With all the recent developments in the 2010 Senate race, here’s a handy chart for you to use to keep track of who’s who.
U.S. Sen. Blanche Lincoln, a two-term Democratic incumbent, announced in March that she would run for a third term, and oh, by the way, she just happened to have $2.3 million sitting around that would be just perfect for the purpose.
(If you’re reading this outside Arkansas, that may not sound like a lot of dough, but it is, because the state has relatively few media markets. In the last big statewide race in 2006, Mike Beebe raised $6.5 million total in a race that cost a total $10 million—the most expensive in state history at the time. Lincoln has a third of Beebe’s total on hand with a year and a half to go.)
Still, there’s a perception that Lincoln is “vulnerable” or “in trouble,” a meme that we’ve chronicled here in recent weeks. Last month, a telephone survey from Democratic polling firm Public Policy Polling in North Carolina reported back some soft numbers for Lincoln, feeding in to the perception of vulnerability.
At this early point, several Republicans have indicated that they’re considering getting into the race:
Kim Hendren, state senator from Bella Vista
Hendren announced his intention to challenge Lincoln on April 18. Hendren is a businessman and longtime state legislator with deep pockets.
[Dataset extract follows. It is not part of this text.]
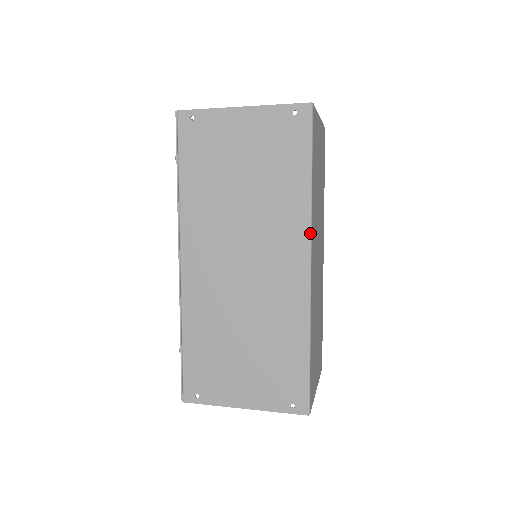
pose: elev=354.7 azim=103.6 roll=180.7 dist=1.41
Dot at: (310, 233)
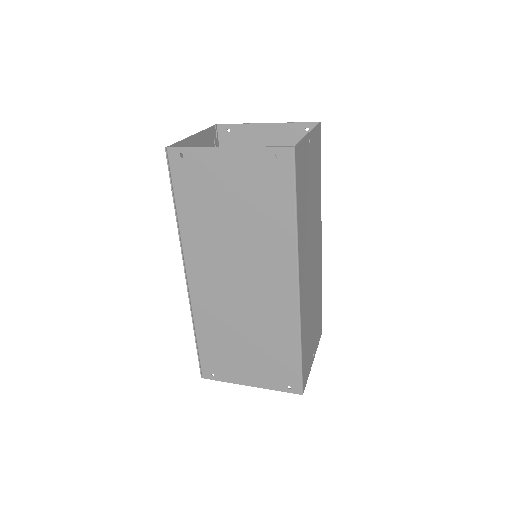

He also has family ties to the Hutchinson clan (brother-in-law to Tim and Asa). Sources close to Hendren say he’ll run a “populist campaign” with a strong focus on federal fiscal responsibility. He pledges to serve only one term if elected.
Max Brantley at the Arkansas Times has more here, noting Hendren’s conservative but sometimes unorthodox stances on issues.
Reporter Doug Thompson declines to predict Hendren’s chances, but he thinks Hendren’s addition to the mix will make for some dandy fireworks.
Blake Rutherford of Blake’s Think Tank, who chest-thumpingly declared Lincoln “unbeatable” last month, is unimpressed: “Bleh.”
Gilbert Baker, state senator from Conway and former chair of the Arkansas GOP
Baker, who chairs the Senate Budget Committee, is a solid conservative who is the subject of a “Draft Gilbert” campaign spearheaded by blogger Rett Hatcher.
Tim Griffin, attorney, political consultant and former U.S. Attorney for Eastern District of Arkansas
After announcing he was thinking about running on Twitter, Griffin’s been making the rounds the last several months, energetically hitting every room in the state where more than five Republicans may happen to be gathered at any time.
Arkansas Project commenter Hunter and a Twittering Elizabeth Aymond of the Arkansas Young Republicans suggest that, if Griffin’s activity and demeanor at this weekend’s College Republicans conference was any indication, he’s likely to be jumping in soon. Griffin has said he’ll announce his intent by June 1.
French Hill, CEO of Delta Bank and former Treasury official in the first Bush administration
Hill’s name has been floated for some time and he’s said to have visited Washington D.C. to talk to party honchos about a potential run, but if he’s making any preparations to run, it’s all behind the scenes.
Scott Ford, former Alltel CEO
This is another name that’s been mentioned but again, if he’s considering it, it’s thus far been behind the scenes.
Curtis Coleman, a Little Rock businessman and compatriot of former Gov. Mike Huckabee
Brantley keeps floating his name, so I include him here. Also, I don’t know what he looks like or have a photo of him, so we’re using that photo of ’80s superstar rapper Kurtis Blow as a placeholder.
Who’s handicapping the race? Roby Brock at Talk Business, that’s who. Go over here to read an assessment (link is now fixed) of each GOP hopeful’s strengths and weaknesses.
Also, let’s not forget Lincoln’s recent announcement that she will not support union-backed card check legislation in the Senate. That move breathed new life into rumors that she might face a labor-backed primary challenge from the left (a scenario I find highly unlikely). And the name that’s frequently invoked as a possible primary challenger is Lt. Gov. Bill Halter. Tolbert’s been keeping a close eye on this one, though Halter continues to say he has no such intentions. (The Arkansas Democrat-Gazette’s Kane Webb asked Halter point blank, but he feigned exasperation and didn’t answer the question—see end of interview.)